A Run is a single execution of an Agent. When you assign a task to an agent by providing it with specific inputs, you initiate a run. The run represents the entire lifecycle of that task, from starting the process to delivering the final result. Each run is a distinct, logged instance of an agent’s work, allowing you to track and analyze its performance on a case-by-case basis. Runs are tied to a specific agent revision, ensuring consistent and reproducible execution.

The Anatomy of a Run

  • Input: Every run begins with an input, which is a JSON object that conforms to the agent’s defined inputSchema. This input provides the specific data and parameters the agent needs to complete its task. For example, if you have a research agent, the input might be {"topic": "AI in healthcare"}. Learn more about how to define and use Inputs.
  • Agent Revision: Each run executes against a specific agent revision. By default, runs use the published revision, but you can specify any revision ID to test draft changes or reproduce historical results.
  • Status: A run progresses through several statuses:
    • pending: The run has been created but has not yet started.
    • running: The agent is actively working on the task.
    • done: The agent has successfully completed the task.
    • error: The run failed due to an error.
  • Events: During a run, the agent emits a series of events that provide a real-time log of its thought process and actions. These events include planning, reasoning, and tool_call, giving you full visibility into how the agent is working towards its goal.
  • Result: Once a run is complete, it produces a resultData. This can be a text document or a structured json object, depending on the agent’s configuration. If the agent used research tools, the result will also include a list of sources it consulted.

Why are Runs Important?

Runs are essential for several reasons:
  • Traceability: They provide a complete audit trail of an agent’s activity. You can see exactly what an agent did, what tools it used, and how it arrived at its conclusions.
  • Debugging: When a run fails or produces unexpected results, the detailed event log is invaluable for debugging. You can pinpoint the exact step where things went wrong.
  • Performance Monitoring: By analyzing multiple runs, you can evaluate an agent’s consistency and accuracy over time, helping you identify opportunities for improvement.
  • Scalability: An agent can be run many times in parallel with different inputs, allowing you to automate tasks at a massive scale. Each run is an independent process.

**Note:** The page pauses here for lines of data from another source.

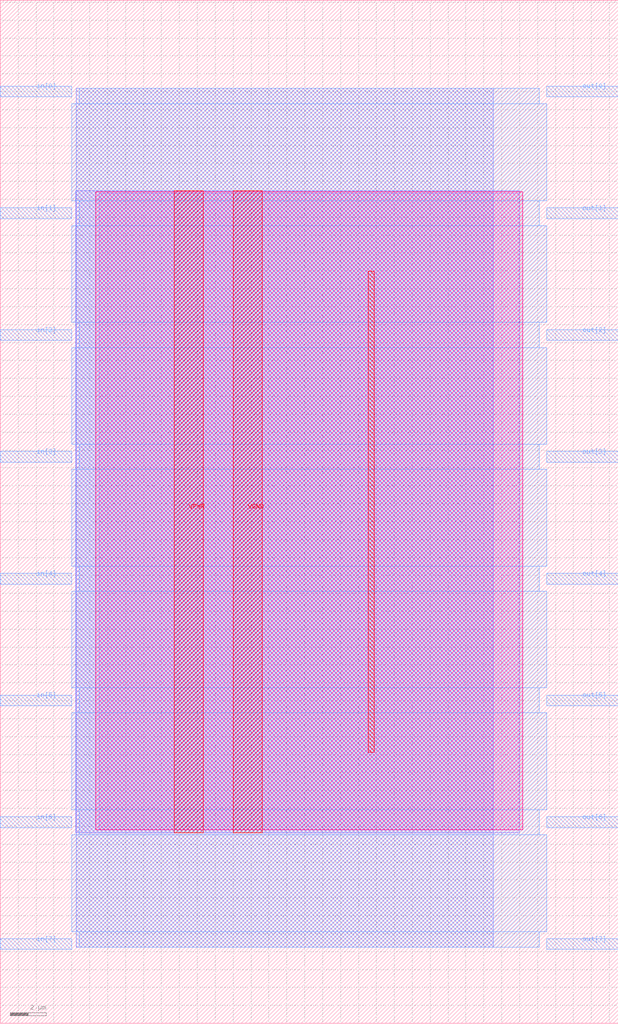
<source format=lef>
VERSION 5.7 ;
  NOWIREEXTENSIONATPIN ON ;
  DIVIDERCHAR "/" ;
  BUSBITCHARS "[]" ;
MACRO twos_complement
  CLASS BLOCK ;
  FOREIGN twos_complement ;
  ORIGIN 0.000 0.000 ;
  SIZE 34.500 BY 57.120 ;
  PIN VGND
    DIRECTION INOUT ;
    USE GROUND ;
    PORT
      LAYER met4 ;
        RECT 13.020 10.640 14.620 46.480 ;
    END
  END VGND
  PIN VPWR
    DIRECTION INOUT ;
    USE POWER ;
    PORT
      LAYER met4 ;
        RECT 9.720 10.640 11.320 46.480 ;
    END
  END VPWR
  PIN in[0]
    DIRECTION INPUT ;
    USE SIGNAL ;
    ANTENNAGATEAREA 0.126000 ;
    PORT
      LAYER met3 ;
        RECT 0.000 51.720 4.000 52.320 ;
    END
  END in[0]
  PIN in[1]
    DIRECTION INPUT ;
    USE SIGNAL ;
    ANTENNAGATEAREA 0.196500 ;
    PORT
      LAYER met3 ;
        RECT 0.000 44.920 4.000 45.520 ;
    END
  END in[1]
  PIN in[2]
    DIRECTION INPUT ;
    USE SIGNAL ;
    ANTENNAGATEAREA 0.196500 ;
    PORT
      LAYER met3 ;
        RECT 0.000 38.120 4.000 38.720 ;
    END
  END in[2]
  PIN in[3]
    DIRECTION INPUT ;
    USE SIGNAL ;
    ANTENNAGATEAREA 0.196500 ;
    PORT
      LAYER met3 ;
        RECT 0.000 31.320 4.000 31.920 ;
    END
  END in[3]
  PIN in[4]
    DIRECTION INPUT ;
    USE SIGNAL ;
    ANTENNAGATEAREA 0.196500 ;
    PORT
      LAYER met3 ;
        RECT 0.000 24.520 4.000 25.120 ;
    END
  END in[4]
  PIN in[5]
    DIRECTION INPUT ;
    USE SIGNAL ;
    ANTENNAGATEAREA 0.196500 ;
    PORT
      LAYER met3 ;
        RECT 0.000 17.720 4.000 18.320 ;
    END
  END in[5]
  PIN in[6]
    DIRECTION INPUT ;
    USE SIGNAL ;
    ANTENNAGATEAREA 0.196500 ;
    PORT
      LAYER met3 ;
        RECT 0.000 10.920 4.000 11.520 ;
    END
  END in[6]
  PIN in[7]
    DIRECTION INPUT ;
    USE SIGNAL ;
    ANTENNAGATEAREA 0.196500 ;
    PORT
      LAYER met3 ;
        RECT 0.000 4.120 4.000 4.720 ;
    END
  END in[7]
  PIN out[0]
    DIRECTION OUTPUT ;
    USE SIGNAL ;
    ANTENNADIFFAREA 0.445500 ;
    PORT
      LAYER met3 ;
        RECT 30.500 51.720 34.500 52.320 ;
    END
  END out[0]
  PIN out[1]
    DIRECTION OUTPUT ;
    USE SIGNAL ;
    ANTENNADIFFAREA 0.445500 ;
    PORT
      LAYER met3 ;
        RECT 30.500 44.920 34.500 45.520 ;
    END
  END out[1]
  PIN out[2]
    DIRECTION OUTPUT ;
    USE SIGNAL ;
    ANTENNADIFFAREA 0.445500 ;
    PORT
      LAYER met3 ;
        RECT 30.500 38.120 34.500 38.720 ;
    END
  END out[2]
  PIN out[3]
    DIRECTION OUTPUT ;
    USE SIGNAL ;
    ANTENNADIFFAREA 0.445500 ;
    PORT
      LAYER met3 ;
        RECT 30.500 31.320 34.500 31.920 ;
    END
  END out[3]
  PIN out[4]
    DIRECTION OUTPUT ;
    USE SIGNAL ;
    ANTENNADIFFAREA 0.445500 ;
    PORT
      LAYER met3 ;
        RECT 30.500 24.520 34.500 25.120 ;
    END
  END out[4]
  PIN out[5]
    DIRECTION OUTPUT ;
    USE SIGNAL ;
    ANTENNADIFFAREA 0.445500 ;
    PORT
      LAYER met3 ;
        RECT 30.500 17.720 34.500 18.320 ;
    END
  END out[5]
  PIN out[6]
    DIRECTION OUTPUT ;
    USE SIGNAL ;
    ANTENNADIFFAREA 0.445500 ;
    PORT
      LAYER met3 ;
        RECT 30.500 10.920 34.500 11.520 ;
    END
  END out[6]
  PIN out[7]
    DIRECTION OUTPUT ;
    USE SIGNAL ;
    ANTENNADIFFAREA 0.795200 ;
    PORT
      LAYER met3 ;
        RECT 30.500 4.120 34.500 4.720 ;
    END
  END out[7]
  OBS
      LAYER nwell ;
        RECT 5.330 10.795 29.170 46.430 ;
      LAYER li1 ;
        RECT 5.520 10.795 28.980 46.325 ;
      LAYER met1 ;
        RECT 4.210 10.640 28.980 46.480 ;
      LAYER met2 ;
        RECT 4.230 4.235 27.510 52.205 ;
      LAYER met3 ;
        RECT 4.400 51.320 30.100 52.185 ;
        RECT 3.990 45.920 30.500 51.320 ;
        RECT 4.400 44.520 30.100 45.920 ;
        RECT 3.990 39.120 30.500 44.520 ;
        RECT 4.400 37.720 30.100 39.120 ;
        RECT 3.990 32.320 30.500 37.720 ;
        RECT 4.400 30.920 30.100 32.320 ;
        RECT 3.990 25.520 30.500 30.920 ;
        RECT 4.400 24.120 30.100 25.520 ;
        RECT 3.990 18.720 30.500 24.120 ;
        RECT 4.400 17.320 30.100 18.720 ;
        RECT 3.990 11.920 30.500 17.320 ;
        RECT 4.400 10.520 30.100 11.920 ;
        RECT 3.990 5.120 30.500 10.520 ;
        RECT 4.400 4.255 30.100 5.120 ;
      LAYER met4 ;
        RECT 20.535 15.135 20.865 41.985 ;
  END
END twos_complement
END LIBRARY


</source>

Creating Runs with Specific Revisions

When creating a run, you have two options for revision selection:
By default, runs use the agent’s published revision:
curl -X POST https://api.ag.dev/v0.1/agents/{agentId}/runs \
  -H "Authorization: Bearer YOUR_API_KEY" \
  -d '{"input": {"topic": "AI in healthcare"}}'
If no revision has been published, the run will fail with an error. Make sure to publish at least one revision before creating production runs.
You can create and monitor runs through the Console or programmatically via the API. Each run maintains a permanent link to the specific revision it executed, ensuring full traceability.